Task brief: Below are entries with pictures in them. Output exactly the lines starting at the line with "vfov_deg: 45.4" and ending at the line with "exposure_s: 1/400", both included, but not the pictures.

Records for this exercise:
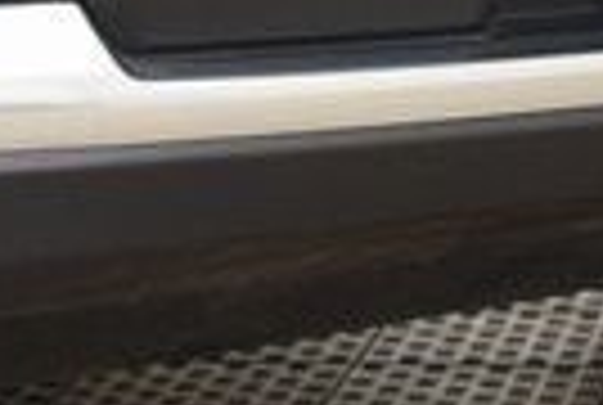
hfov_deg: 9.0
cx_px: 302
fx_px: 3844
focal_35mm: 229
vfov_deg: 6.0
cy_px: -205
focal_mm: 32
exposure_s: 1/60
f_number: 4
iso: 1600
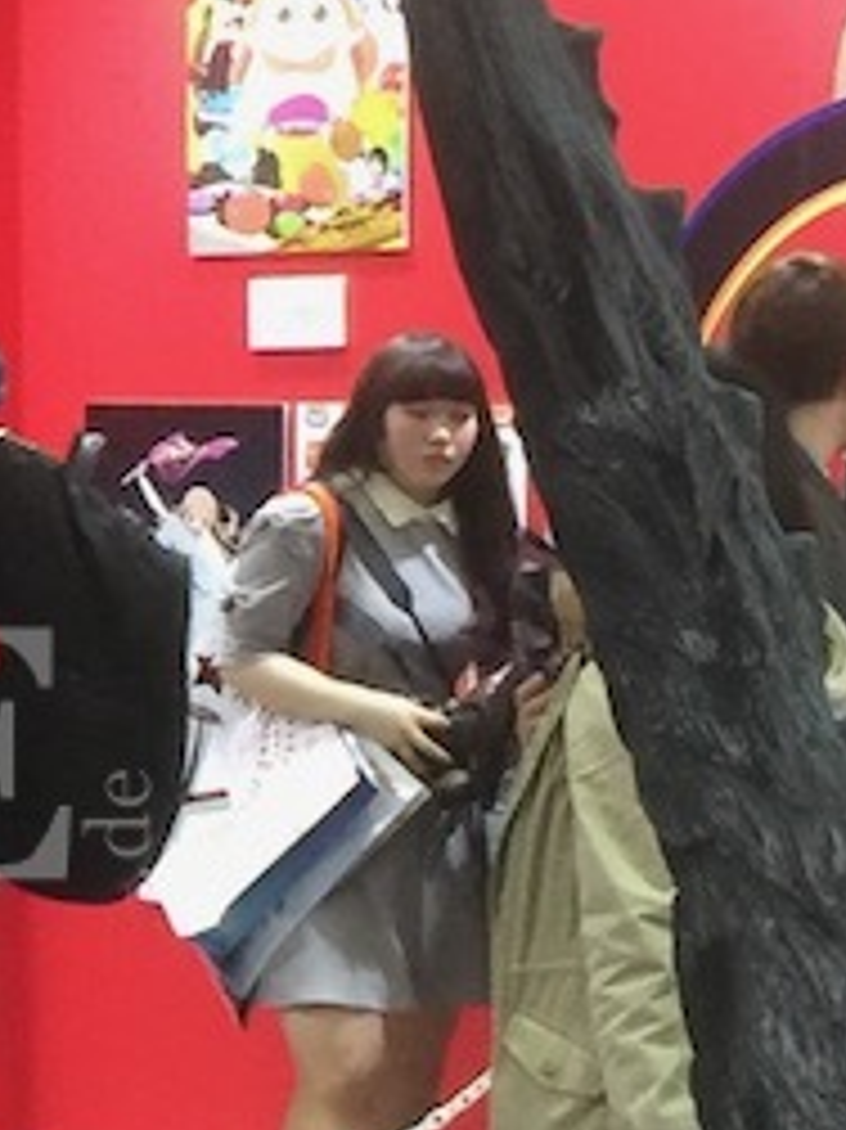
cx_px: -729
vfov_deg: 13.3
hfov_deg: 9.5
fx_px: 4827
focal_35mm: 148
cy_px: 752
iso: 64
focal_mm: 4.15
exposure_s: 1/15
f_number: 2.2
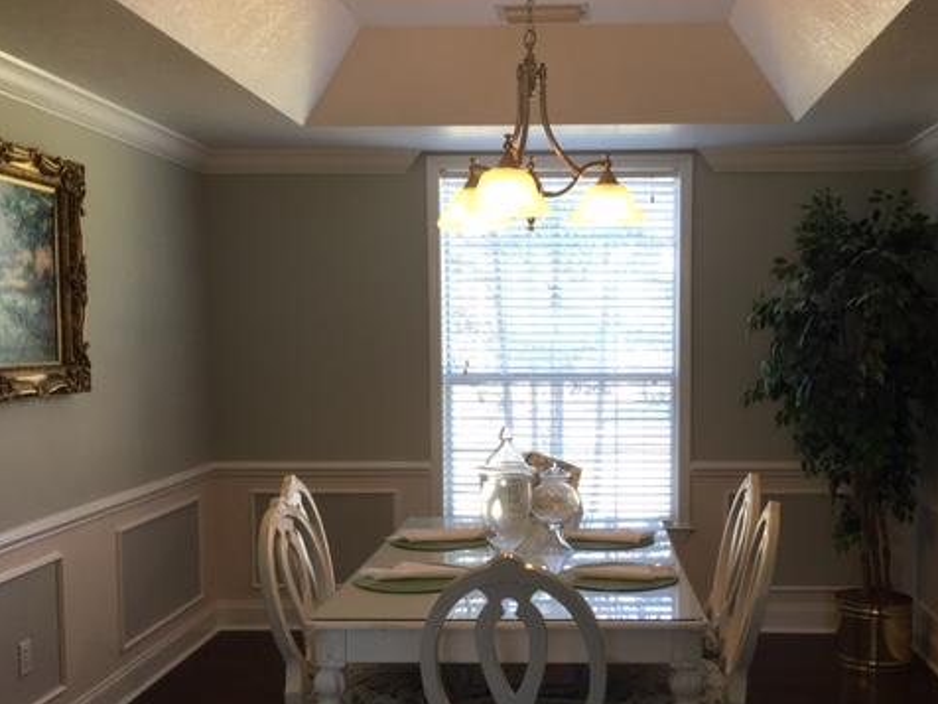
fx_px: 1057
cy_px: 440
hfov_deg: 47.6
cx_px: 564
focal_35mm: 39
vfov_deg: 36.6
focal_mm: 4.15
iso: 40
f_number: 2.2
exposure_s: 1/30
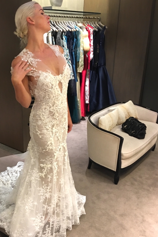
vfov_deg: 50.6
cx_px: 50
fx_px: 250
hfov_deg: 34.7
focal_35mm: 38
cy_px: 128
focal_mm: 4.15
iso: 80
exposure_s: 1/10
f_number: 2.2
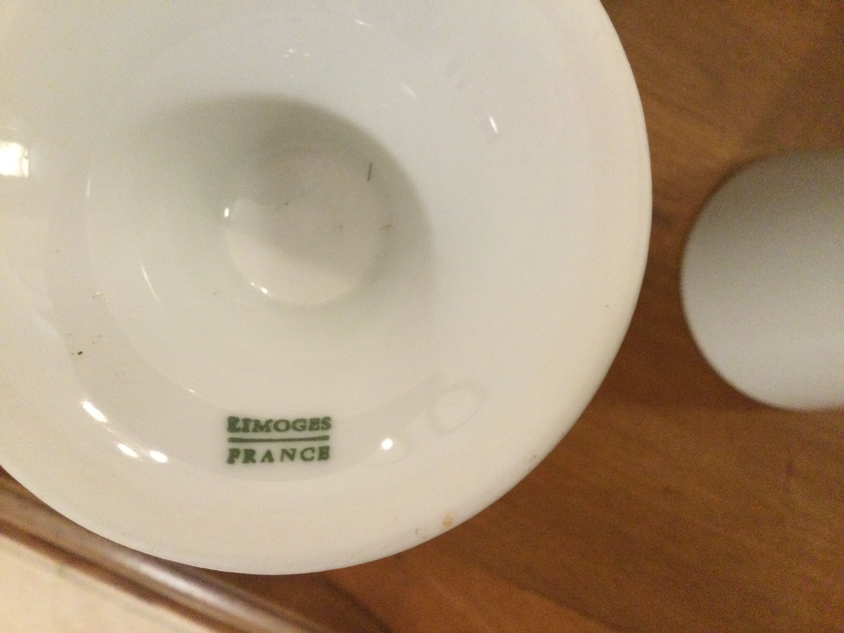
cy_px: 316
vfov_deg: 45.4
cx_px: 422
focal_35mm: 31
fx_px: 756
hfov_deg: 58.4
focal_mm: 3.3
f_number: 2.4
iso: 200
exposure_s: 1/17
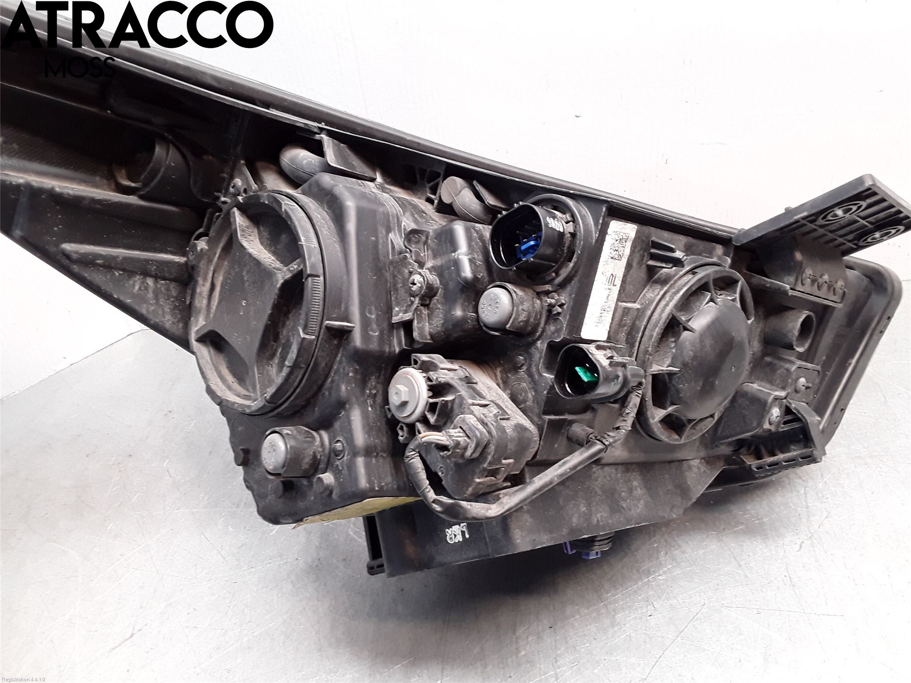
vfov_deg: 49.7
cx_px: 456
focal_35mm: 28
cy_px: 342
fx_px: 737
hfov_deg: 63.4
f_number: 1.9
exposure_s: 1/50
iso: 100
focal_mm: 2.91
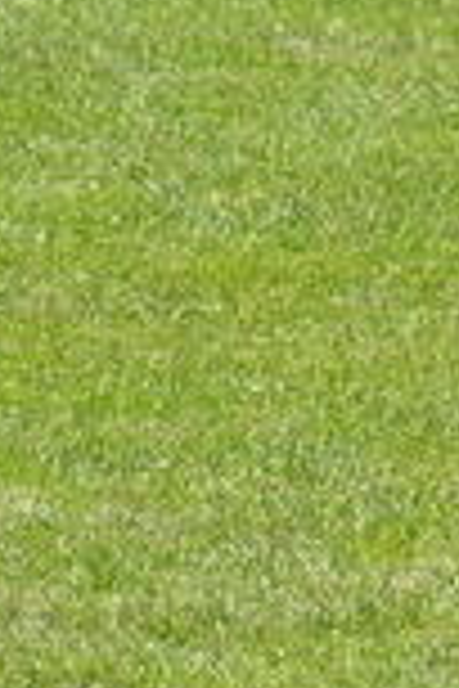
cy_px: -645
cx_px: 580
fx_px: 14209
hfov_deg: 1.8
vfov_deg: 2.8
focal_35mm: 743
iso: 100
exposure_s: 1/400
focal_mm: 95
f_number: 7.1
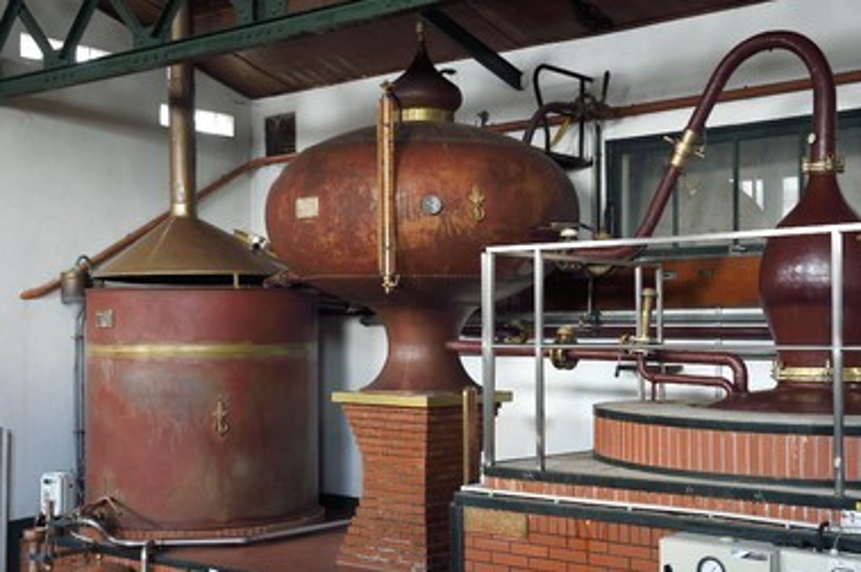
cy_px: 316
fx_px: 1195
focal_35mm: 50
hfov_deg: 39.6
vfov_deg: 26.9
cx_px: 476
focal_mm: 45
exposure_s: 1/80
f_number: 7.1
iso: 1600
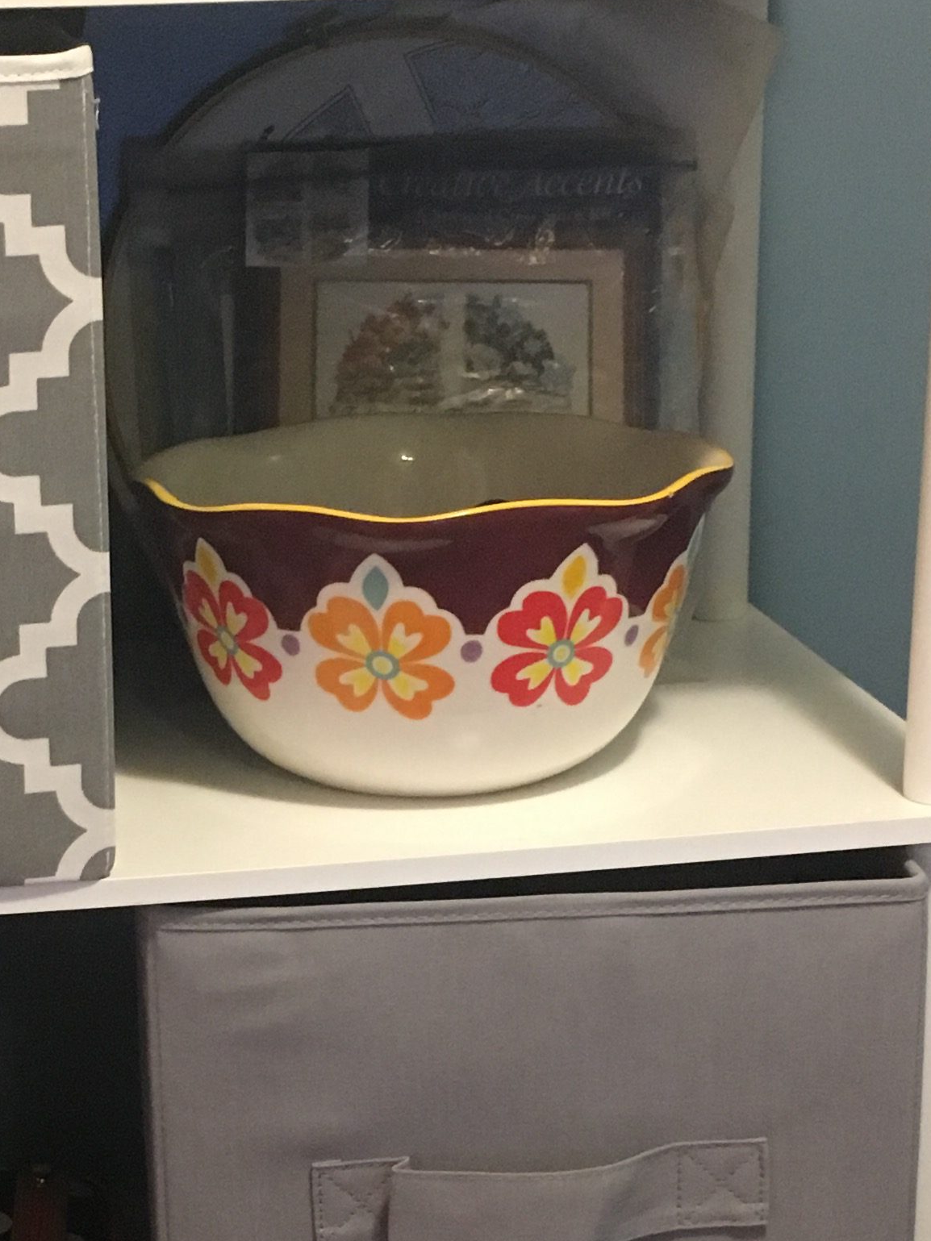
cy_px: 899
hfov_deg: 19.3
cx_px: 276
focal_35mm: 76
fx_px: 2726
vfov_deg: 25.4
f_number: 2.2
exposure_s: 1/17
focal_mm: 4.15
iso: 200
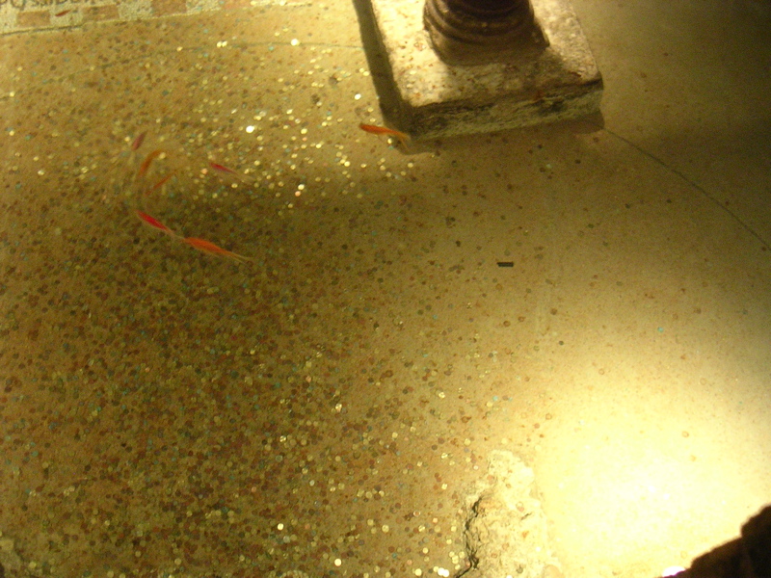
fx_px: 846
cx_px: 386
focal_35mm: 38
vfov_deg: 37.7
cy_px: 289
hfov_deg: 49.0
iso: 400
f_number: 2.8
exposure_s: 1/1.4
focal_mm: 5.8
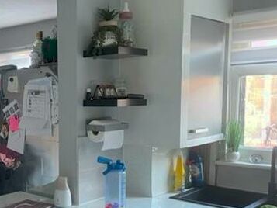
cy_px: 142
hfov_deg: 35.6
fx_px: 408
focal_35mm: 51
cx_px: 36
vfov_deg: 28.4
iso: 250
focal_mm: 4.2
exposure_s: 1/60
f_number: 1.6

Result of this task:
vfov_deg: 45.4
cx_px: 422
focal_35mm: 31
fx_px: 756
hfov_deg: 58.4
focal_mm: 3.3
f_number: 2.4
iso: 200
exposure_s: 1/17
vfov_deg: 49.7
cx_px: 456
focal_35mm: 28
cy_px: 342
fx_px: 737
hfov_deg: 63.4
f_number: 1.9
exposure_s: 1/50
iso: 100
focal_mm: 2.91
cy_px: -645
cx_px: 580
fx_px: 14209
hfov_deg: 1.8
vfov_deg: 2.8
focal_35mm: 743
iso: 100
exposure_s: 1/400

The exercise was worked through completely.